The TM provides an overview of common technologies and protocols for data collection from IEQ sensors, noting that the best protocol for a continuous monitoring system will depend on the sensing devices being used, existing communication infrastructure, and the extent of acceptable intervention or disruption.

Each protocol offers advantages and disadvantages in terms of cost, limits on coverage and granularity, and reliability. Data can also be served directly by a sensing device, or using protocols such as building automation and control network (BACnet) over wired, wireless or physical internet protocol (IP) ethernet connections.

It is important to ensure that the data are usable and ‘fresh’ – delivered to a server or user at the correct time. There are a multitude of vendors and protocols for systems that measure indoor environmental conditions, where data are collected by a continuous measurement system and either passed to a cloud server before being pulled back down by other systems, or exchanged by the hardware on site.
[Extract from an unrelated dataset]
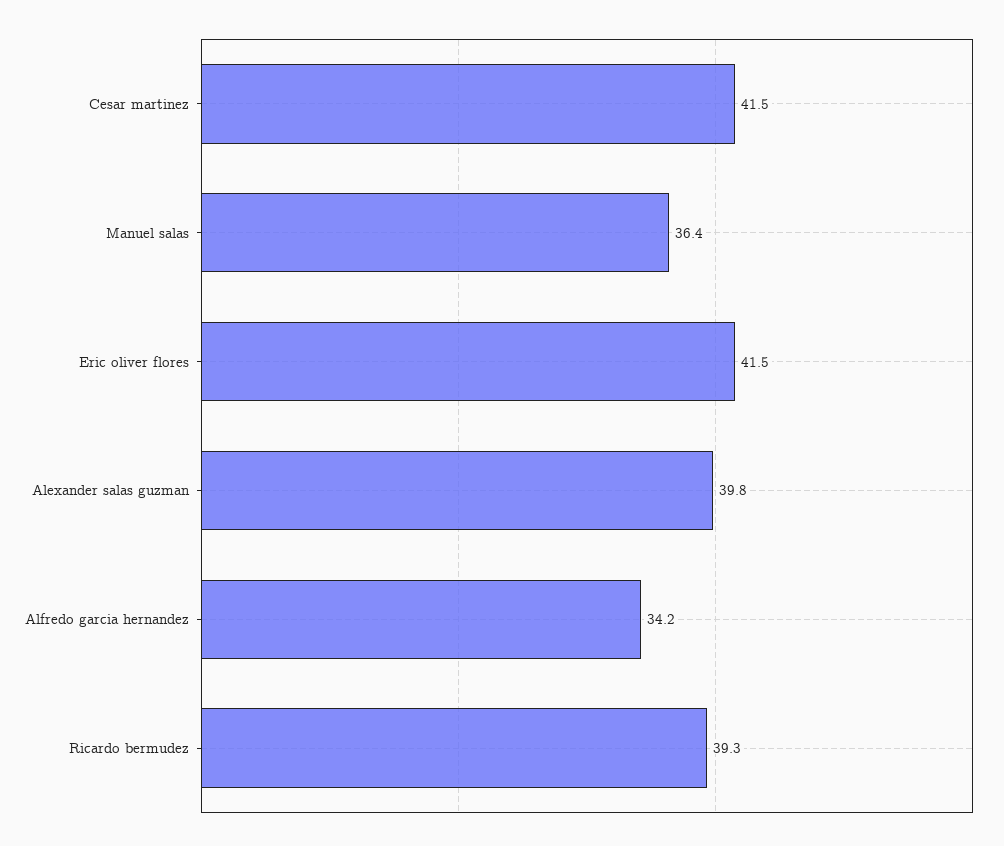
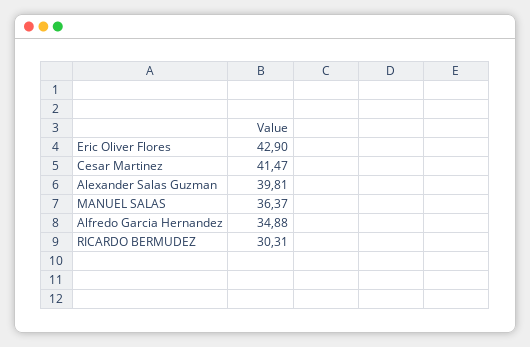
Eric oliver flores: 41.5 -> 42.9
Alfredo garcia hernandez: 34.2 -> 34.88
Ricardo bermudez: 39.3 -> 30.31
Onsite compatibility of systems would entail sharing of communication hardware so that data are available from multiple systems without going through the cloud. This can be achieved by the building manager or owner themselves, either by using industry-standard protocols such as BACnet, hardware ‘bridges’ (physical devices that can communicate with sensors from different vendors), software drivers or middleware, or some combination of these.

An advantage offered by some modern IoT protocols, such as LoRa (from ‘long range’) illustrated in Figure 3, is that in theory the communication hardware provided by any manufacturer can be used to transmit the data from sensors made by any other manufacturer.

Two systems that use the same protocol may not necessarily ‘talk’ to each other automatically, but may instead need middleware or drivers. Open APIs (simplified, openly available software links between applications) allow IEQ measurement systems to be connected to existing building automation systems without the need for specialist drivers or hardware.

Most system providers will deliver (serve) data in common formats through an API (which would require proper security authentication) allowing building management teams to interrogate and store data on their own servers, databases and spreadsheets.

Once data are collected at a site, they must be typically transmitted to a cloud database (known as ‘backhauling’) – the TM discusses wired versus wireless backhauling – plugging into a physical wired network, and the use of existing IT systems compared with a physically separate network.

This article has provided a flavour of TM68 that the foreword suggests ‘aims to provide a starting point for all building professionals’, and it would appear a worthwhile investment for any building professional to take the time to discover, or refresh, knowledge in this fundamental technology that underpins the success, or failure, of built environments.